« Une vocation dévoyée ». Pour Vincent Feltesse, le mont-de-piété bordelais connaît une dérive vers des activités « privées et spéculative, loin de son objet premier de banque sociale et solidaire ».
Réagissant à l’enquête parue vendredi dans Sud Ouest, le candidat à la mairie de Bordeaux a dit son « inquiétude » que la « banque des pauvres », seule autorisée en France à faire des prêts sur gage, ne fasse les frais d’une mauvaise gestion. Et subisse le même sort que la filiale bancaire du Crédit Municipal de Paris, CMP-Banque, dont la mise en gestion extinctive décidée en 2015, et récemment achevée, avait conduit à une recapitalisation de la Ville de Paris à hauteur de 42 millions d’euros. Aux frais du contribuable, donc.
Le conseiller municipal (sans étiquette) s’était déjà ému de la situation du Crédit municipal, détenue à 100% par la Ville de Bordeaux, suite à la publication de son rapport d’activité 2018. Il constatait un décalage entre l’activité de service public – plus de 83 000 opérations de prêt sur gage pour un montant total de 16 M€, et un montant moyen de 663 € – et celle de prêts bancaires traditionnels – 3 816 prêts pour un montant total de 56,5 millions d’euros, et un montant moyen de 14 274 euros.
Le clou du spectacle
Surtout, le commissaire aux comptes relevait dans ce rapport que sur 143,8 millions d’encours de prêts personnels, 18 millions d’euros sont des encours douteux, c’est à dire des créances à risque présentant déjà plusieurs impayés. Soit davantage que la totalité des prêts faits aux usagers pour leurs biens mis au clou, et dix fois plus que les bénéfices engrangés en 2018 (1,5 million d’euros)…
Chargée de la surveillance des banques et des assurances, l’Autorité de contrôle prudentiel et de résolution (ACPR) mène actuellement une enquête sur ces créances douteuses. Sud Ouest, qui a pu consulter les premiers éléments de son rapport, évoque plusieurs crédits ouverts par le CMB pour plusieurs centaines de milliers d’euros, voire plus.
2,2 millions d’euros ont ainsi été prêtés au compositeur Jean-Jacques Debout et à sa femme Chantal Goya, sous le coup d’une interdiction bancaire, afin de leur permettre de payer une dette au Trésor public. Et ce sur la foi de leurs revenus Sacem (droits d’auteurs) de 2016.
« Dès lors que le Crédit municipal était avant de se rétracter sur le point d’accorder un prêt de 8 millions d’euros (pour un couple souhaitant investir dans un Ehpad du Nord de la France et dans des œuvres d’art), on peut s’interroger sur sa stratégie », pointe Vincent Feltesse.

Consigne 1 — Relevez toutes les lignes des enregistrements qui contiennent la chaîne « with », en tenant compte de la casse.
L'article et les enregistrements sont deux documents sans lien entre eux.

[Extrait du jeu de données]
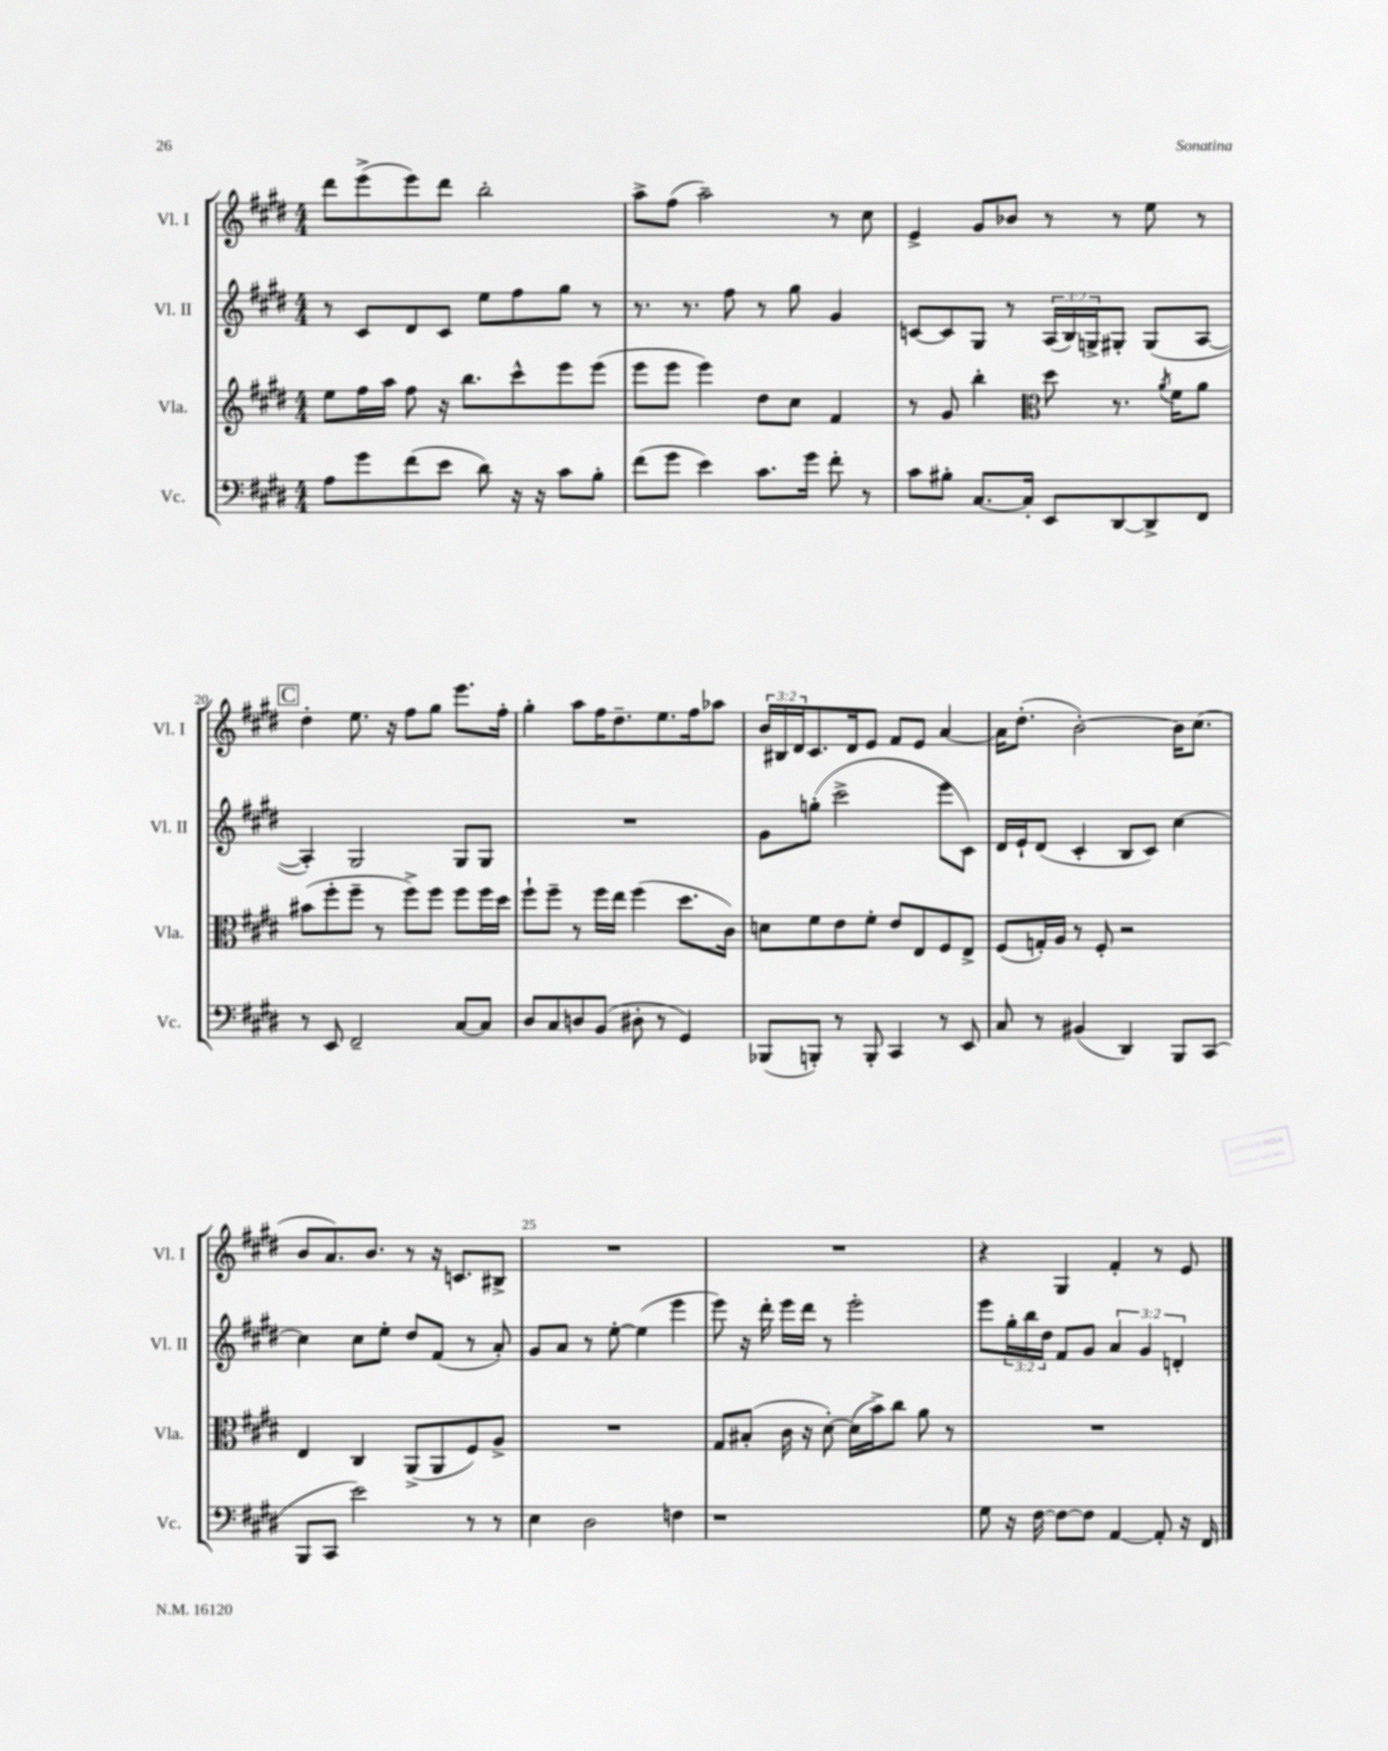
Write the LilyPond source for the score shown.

<<
\new StaffGroup <<
\new Staff = "s0" \with { instrumentName = "Vl. I" shortInstrumentName = "Vl. I" } {
    \clef treble \key e \major \numericTimeSignature \time 4/4 \override Staff.TupletNumber.text = #tuplet-number::calc-fraction-text
    dis'''8 e'''8->( e'''8) dis'''8 b''2-. |
    a''8-> fis''8( a''2--) r8 cis''8 |
    e'4-> gis'8 bes'8 r8 r8 e''8 r8 |
    \mark \markup { \box "C" } dis''4-. e''8. r16 fis''8 gis''8 e'''8. fis''16-. |
    gis''4-. a''8 fis''16 dis''8.-- e''8. fis''16 aes''8 |
    \tuplet 3/2 { b'16 bis16 dis'16 } cis'8. dis'16 e'8 fis'8 e'8 a'4~ |
    a'16 dis''8.-.( b'2~-.) b'16 cis''8.( |
    b'8 a'8.) b'8. r8 r16 c'8. bis8-> |
    R1 |
    R1 |
    r4 gis4 fis'4-. r8 e'8 \bar "|." |
}
\new Staff = "s1" \with { instrumentName = "Vl. II" shortInstrumentName = "Vl. II" } {
    \clef treble \key e \major \numericTimeSignature \time 4/4 \override Staff.TupletNumber.text = #tuplet-number::calc-fraction-text
    r8 cis'8 dis'8 cis'8 e''8 fis''8 gis''8 r8 |
    r8. r8. fis''8 r8 gis''8 gis'4 |
    c'8~ c'8 gis8 r8 \tuplet 3/2 { a16( b16) g16-> } gis8-. gis8( a8~ |
    \mark \markup { \box "C" } a4-.) gis2 gis8 gis8 |
    R1 |
    gis'8 g''8-.( cis'''2-> e'''8 cis'8) |
    dis'16 e'16-! dis'8( cis'4-. b8 cis'8) cis''4~ |
    cis''4 cis''8 e''8-. dis''8 fis'8( r8 a'8-.) |
    gis'8 a'8 r8 e''8~-. e''4( e'''4 |
    e'''8) r16 dis'''16-. e'''16 dis'''16 r8 e'''2-. |
    e'''8 \tuplet 3/2 { gis''16-. b''16 dis''16 } fis'8 gis'8 \tuplet 3/2 { a'4 gis'4 d'4-. } \bar "|." |
}
\new Staff = "s2" \with { instrumentName = "Vla." shortInstrumentName = "Vla." } {
    \clef treble \key e \major \numericTimeSignature \time 4/4
    e''8 fis''16 a''16 fis''8 r16 b''8. cis'''8-^ e'''8 e'''8( |
    e'''8 e'''8 e'''4) dis''8 cis''8 fis'4 |
    r8 gis'8 b''4-. \clef alto dis''8 r8. \acciaccatura { a'8 } fis'16 a'8 |
    \mark \markup { \box "C" } bis'8( fis''8-. fis''8-- r8 fis''8->) fis''8 fis''8 fis''16 dis''16 |
    fis''8-! fis''8-- r8 fis''16 e''16 fis''4( dis''8. cis'16) |
    d'8 fis'8 e'8 fis'8-. e'8 e8 fis8 e8-> |
    fis8( g16-.) a16 r8 fis8-. r2 |
    e4 cis4 a,8->( a,8 fis8) a8-> |
    R1 |
    gis8 bis8-.( cis'16 r16 dis'8~-.) dis'16( b'16->) cis''8 a'8 r8 |
    R1 \bar "|." |
}
\new Staff = "s3" \with { instrumentName = "Vc." shortInstrumentName = "Vc." } {
    \clef bass \key e \major \numericTimeSignature \time 4/4
    a8 gis'8 fis'8( e'8 dis'8) r16 r16 cis'8 b8-. |
    fis'8( gis'8 e'4) cis'8. gis'16 fis'8-. r8 |
    cis'8 bis8-. cis8.~ cis16-. e,8 dis,8~ dis,8-> fis,8 |
    \mark \markup { \box "C" } r8 e,8 fis,2-- cis8~ cis8 |
    dis8 cis8 d8 b,8( dis8-. r8 gis,4) |
    bes,,8( b,,8-.) r8 b,,8-. cis,4 r8 e,8 |
    cis8 r8 bis,4( dis,4) b,,8 cis,8( |
    b,,8 cis,8 e'2) r8 r8 |
    e4 dis2 f4 |
    r1 |
    gis8 r16 fis16~ fis8~ fis8 a,4~ a,8-. r16 fis,16 \bar "|." |
}
>>
>>
\layout { \context { \Score currentBarNumber = #17 \override BarNumber.break-visibility = ##(#f #t #t) barNumberVisibility = #(every-nth-bar-number-visible 5) } }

Consigne 2 — D'après l'article sur le Crédit municipal de Bordeaux, quelle somme a été prêtée à Jean-Jacques Debout et Chantal Goya ?

Réponse 1 —
\new Staff = "s0" \with { instrumentName = "Vl. I" shortInstrumentName = "Vl. I" } {
\new Staff = "s1" \with { instrumentName = "Vl. II" shortInstrumentName = "Vl. II" } {
\new Staff = "s2" \with { instrumentName = "Vla." shortInstrumentName = "Vla." } {
\new Staff = "s3" \with { instrumentName = "Vc." shortInstrumentName = "Vc." } {

Réponse 2 — 2,2 millions d'euros.